--- start of DATA LINES ---
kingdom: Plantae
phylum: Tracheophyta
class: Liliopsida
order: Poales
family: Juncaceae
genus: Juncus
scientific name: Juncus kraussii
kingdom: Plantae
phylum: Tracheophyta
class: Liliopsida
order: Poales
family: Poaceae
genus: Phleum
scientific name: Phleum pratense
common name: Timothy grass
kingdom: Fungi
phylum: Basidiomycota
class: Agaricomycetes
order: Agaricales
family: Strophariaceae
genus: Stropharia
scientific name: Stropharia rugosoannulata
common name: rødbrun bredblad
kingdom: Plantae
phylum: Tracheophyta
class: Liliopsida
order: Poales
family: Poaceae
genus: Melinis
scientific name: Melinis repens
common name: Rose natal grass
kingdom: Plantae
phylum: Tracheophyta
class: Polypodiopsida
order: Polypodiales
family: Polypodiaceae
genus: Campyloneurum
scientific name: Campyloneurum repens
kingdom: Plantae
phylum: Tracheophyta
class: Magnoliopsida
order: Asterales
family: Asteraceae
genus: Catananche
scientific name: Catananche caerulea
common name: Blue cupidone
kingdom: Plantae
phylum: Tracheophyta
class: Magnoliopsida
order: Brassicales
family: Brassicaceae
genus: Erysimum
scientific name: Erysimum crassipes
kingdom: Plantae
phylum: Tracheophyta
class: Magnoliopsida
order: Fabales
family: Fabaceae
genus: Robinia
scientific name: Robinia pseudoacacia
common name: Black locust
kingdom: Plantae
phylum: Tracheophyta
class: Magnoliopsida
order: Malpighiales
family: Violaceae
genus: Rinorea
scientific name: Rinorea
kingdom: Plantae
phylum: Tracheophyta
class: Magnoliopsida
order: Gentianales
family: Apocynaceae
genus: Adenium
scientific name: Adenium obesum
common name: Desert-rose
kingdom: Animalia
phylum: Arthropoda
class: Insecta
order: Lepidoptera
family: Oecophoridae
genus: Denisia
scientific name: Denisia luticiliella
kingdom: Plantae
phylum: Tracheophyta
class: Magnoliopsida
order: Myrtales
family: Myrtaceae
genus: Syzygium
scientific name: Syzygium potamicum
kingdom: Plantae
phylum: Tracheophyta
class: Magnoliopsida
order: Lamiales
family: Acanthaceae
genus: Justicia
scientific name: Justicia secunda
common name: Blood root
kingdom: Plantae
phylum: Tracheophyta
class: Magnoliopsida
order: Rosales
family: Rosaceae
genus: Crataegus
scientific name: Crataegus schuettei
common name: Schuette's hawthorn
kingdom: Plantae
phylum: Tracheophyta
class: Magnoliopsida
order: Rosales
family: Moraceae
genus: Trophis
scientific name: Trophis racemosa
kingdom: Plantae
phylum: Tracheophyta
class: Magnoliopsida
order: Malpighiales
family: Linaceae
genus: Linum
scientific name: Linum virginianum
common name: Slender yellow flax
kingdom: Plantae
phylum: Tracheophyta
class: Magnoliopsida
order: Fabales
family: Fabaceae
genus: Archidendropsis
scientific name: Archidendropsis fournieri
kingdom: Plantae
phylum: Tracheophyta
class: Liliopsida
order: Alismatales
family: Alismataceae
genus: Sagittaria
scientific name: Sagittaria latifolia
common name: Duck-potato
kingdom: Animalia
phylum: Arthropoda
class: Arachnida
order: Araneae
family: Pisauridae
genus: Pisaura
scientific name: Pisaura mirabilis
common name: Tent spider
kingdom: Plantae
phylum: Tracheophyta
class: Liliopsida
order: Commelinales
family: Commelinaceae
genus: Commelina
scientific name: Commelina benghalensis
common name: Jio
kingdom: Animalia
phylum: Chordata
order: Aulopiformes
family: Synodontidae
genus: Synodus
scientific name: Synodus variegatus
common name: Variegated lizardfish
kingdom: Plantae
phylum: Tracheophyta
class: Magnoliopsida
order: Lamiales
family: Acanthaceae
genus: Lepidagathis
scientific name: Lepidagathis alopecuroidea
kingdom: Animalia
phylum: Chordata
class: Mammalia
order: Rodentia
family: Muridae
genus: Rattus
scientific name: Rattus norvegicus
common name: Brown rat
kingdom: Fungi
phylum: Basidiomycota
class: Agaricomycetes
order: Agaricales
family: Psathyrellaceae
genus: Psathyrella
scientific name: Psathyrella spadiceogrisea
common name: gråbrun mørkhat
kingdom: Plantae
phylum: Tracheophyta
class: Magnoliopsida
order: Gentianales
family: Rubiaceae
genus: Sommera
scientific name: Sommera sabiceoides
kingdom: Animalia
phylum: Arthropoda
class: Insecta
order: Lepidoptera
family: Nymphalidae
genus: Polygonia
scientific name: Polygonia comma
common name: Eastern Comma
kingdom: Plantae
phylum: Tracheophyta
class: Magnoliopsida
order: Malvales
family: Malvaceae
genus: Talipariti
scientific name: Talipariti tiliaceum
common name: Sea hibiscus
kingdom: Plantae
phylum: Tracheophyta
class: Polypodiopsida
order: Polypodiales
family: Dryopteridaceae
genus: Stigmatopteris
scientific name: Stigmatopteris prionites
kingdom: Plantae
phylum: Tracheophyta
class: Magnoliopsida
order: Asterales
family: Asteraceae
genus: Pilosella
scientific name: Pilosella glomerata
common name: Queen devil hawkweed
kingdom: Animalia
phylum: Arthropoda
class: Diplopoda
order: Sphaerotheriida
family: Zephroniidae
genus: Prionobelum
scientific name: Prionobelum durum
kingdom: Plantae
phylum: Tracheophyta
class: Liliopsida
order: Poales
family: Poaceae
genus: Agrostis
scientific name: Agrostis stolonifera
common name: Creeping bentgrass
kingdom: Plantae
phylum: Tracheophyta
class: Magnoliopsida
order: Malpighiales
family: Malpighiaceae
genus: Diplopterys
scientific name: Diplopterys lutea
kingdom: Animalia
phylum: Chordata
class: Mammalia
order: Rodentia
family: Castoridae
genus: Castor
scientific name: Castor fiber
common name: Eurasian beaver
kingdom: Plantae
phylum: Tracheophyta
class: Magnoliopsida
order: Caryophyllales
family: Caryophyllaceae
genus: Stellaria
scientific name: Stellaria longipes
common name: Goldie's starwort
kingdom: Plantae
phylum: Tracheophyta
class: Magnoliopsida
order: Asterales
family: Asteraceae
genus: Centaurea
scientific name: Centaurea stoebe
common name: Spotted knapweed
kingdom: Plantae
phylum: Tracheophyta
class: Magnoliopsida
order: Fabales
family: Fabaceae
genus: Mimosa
--- end of DATA LINES ---
**WHAT YOU SHOULD DO**
Rewrite all the rows above, replacing "scientific name" with "species" and leaving everything else unchanged.

**COMPLETED EXERCISE**
kingdom: Plantae
phylum: Tracheophyta
class: Liliopsida
order: Poales
family: Juncaceae
genus: Juncus
species: Juncus kraussii
kingdom: Plantae
phylum: Tracheophyta
class: Liliopsida
order: Poales
family: Poaceae
genus: Phleum
species: Phleum pratense
common name: Timothy grass
kingdom: Fungi
phylum: Basidiomycota
class: Agaricomycetes
order: Agaricales
family: Strophariaceae
genus: Stropharia
species: Stropharia rugosoannulata
common name: rødbrun bredblad
kingdom: Plantae
phylum: Tracheophyta
class: Liliopsida
order: Poales
family: Poaceae
genus: Melinis
species: Melinis repens
common name: Rose natal grass
kingdom: Plantae
phylum: Tracheophyta
class: Polypodiopsida
order: Polypodiales
family: Polypodiaceae
genus: Campyloneurum
species: Campyloneurum repens
kingdom: Plantae
phylum: Tracheophyta
class: Magnoliopsida
order: Asterales
family: Asteraceae
genus: Catananche
species: Catananche caerulea
common name: Blue cupidone
kingdom: Plantae
phylum: Tracheophyta
class: Magnoliopsida
order: Brassicales
family: Brassicaceae
genus: Erysimum
species: Erysimum crassipes
kingdom: Plantae
phylum: Tracheophyta
class: Magnoliopsida
order: Fabales
family: Fabaceae
genus: Robinia
species: Robinia pseudoacacia
common name: Black locust
kingdom: Plantae
phylum: Tracheophyta
class: Magnoliopsida
order: Malpighiales
family: Violaceae
genus: Rinorea
species: Rinorea
kingdom: Plantae
phylum: Tracheophyta
class: Magnoliopsida
order: Gentianales
family: Apocynaceae
genus: Adenium
species: Adenium obesum
common name: Desert-rose
kingdom: Animalia
phylum: Arthropoda
class: Insecta
order: Lepidoptera
family: Oecophoridae
genus: Denisia
species: Denisia luticiliella
kingdom: Plantae
phylum: Tracheophyta
class: Magnoliopsida
order: Myrtales
family: Myrtaceae
genus: Syzygium
species: Syzygium potamicum
kingdom: Plantae
phylum: Tracheophyta
class: Magnoliopsida
order: Lamiales
family: Acanthaceae
genus: Justicia
species: Justicia secunda
common name: Blood root
kingdom: Plantae
phylum: Tracheophyta
class: Magnoliopsida
order: Rosales
family: Rosaceae
genus: Crataegus
species: Crataegus schuettei
common name: Schuette's hawthorn
kingdom: Plantae
phylum: Tracheophyta
class: Magnoliopsida
order: Rosales
family: Moraceae
genus: Trophis
species: Trophis racemosa
kingdom: Plantae
phylum: Tracheophyta
class: Magnoliopsida
order: Malpighiales
family: Linaceae
genus: Linum
species: Linum virginianum
common name: Slender yellow flax
kingdom: Plantae
phylum: Tracheophyta
class: Magnoliopsida
order: Fabales
family: Fabaceae
genus: Archidendropsis
species: Archidendropsis fournieri
kingdom: Plantae
phylum: Tracheophyta
class: Liliopsida
order: Alismatales
family: Alismataceae
genus: Sagittaria
species: Sagittaria latifolia
common name: Duck-potato
kingdom: Animalia
phylum: Arthropoda
class: Arachnida
order: Araneae
family: Pisauridae
genus: Pisaura
species: Pisaura mirabilis
common name: Tent spider
kingdom: Plantae
phylum: Tracheophyta
class: Liliopsida
order: Commelinales
family: Commelinaceae
genus: Commelina
species: Commelina benghalensis
common name: Jio
kingdom: Animalia
phylum: Chordata
order: Aulopiformes
family: Synodontidae
genus: Synodus
species: Synodus variegatus
common name: Variegated lizardfish
kingdom: Plantae
phylum: Tracheophyta
class: Magnoliopsida
order: Lamiales
family: Acanthaceae
genus: Lepidagathis
species: Lepidagathis alopecuroidea
kingdom: Animalia
phylum: Chordata
class: Mammalia
order: Rodentia
family: Muridae
genus: Rattus
species: Rattus norvegicus
common name: Brown rat
kingdom: Fungi
phylum: Basidiomycota
class: Agaricomycetes
order: Agaricales
family: Psathyrellaceae
genus: Psathyrella
species: Psathyrella spadiceogrisea
common name: gråbrun mørkhat
kingdom: Plantae
phylum: Tracheophyta
class: Magnoliopsida
order: Gentianales
family: Rubiaceae
genus: Sommera
species: Sommera sabiceoides
kingdom: Animalia
phylum: Arthropoda
class: Insecta
order: Lepidoptera
family: Nymphalidae
genus: Polygonia
species: Polygonia comma
common name: Eastern Comma
kingdom: Plantae
phylum: Tracheophyta
class: Magnoliopsida
order: Malvales
family: Malvaceae
genus: Talipariti
species: Talipariti tiliaceum
common name: Sea hibiscus
kingdom: Plantae
phylum: Tracheophyta
class: Polypodiopsida
order: Polypodiales
family: Dryopteridaceae
genus: Stigmatopteris
species: Stigmatopteris prionites
kingdom: Plantae
phylum: Tracheophyta
class: Magnoliopsida
order: Asterales
family: Asteraceae
genus: Pilosella
species: Pilosella glomerata
common name: Queen devil hawkweed
kingdom: Animalia
phylum: Arthropoda
class: Diplopoda
order: Sphaerotheriida
family: Zephroniidae
genus: Prionobelum
species: Prionobelum durum
kingdom: Plantae
phylum: Tracheophyta
class: Liliopsida
order: Poales
family: Poaceae
genus: Agrostis
species: Agrostis stolonifera
common name: Creeping bentgrass
kingdom: Plantae
phylum: Tracheophyta
class: Magnoliopsida
order: Malpighiales
family: Malpighiaceae
genus: Diplopterys
species: Diplopterys lutea
kingdom: Animalia
phylum: Chordata
class: Mammalia
order: Rodentia
family: Castoridae
genus: Castor
species: Castor fiber
common name: Eurasian beaver
kingdom: Plantae
phylum: Tracheophyta
class: Magnoliopsida
order: Caryophyllales
family: Caryophyllaceae
genus: Stellaria
species: Stellaria longipes
common name: Goldie's starwort
kingdom: Plantae
phylum: Tracheophyta
class: Magnoliopsida
order: Asterales
family: Asteraceae
genus: Centaurea
species: Centaurea stoebe
common name: Spotted knapweed
kingdom: Plantae
phylum: Tracheophyta
class: Magnoliopsida
order: Fabales
family: Fabaceae
genus: Mimosa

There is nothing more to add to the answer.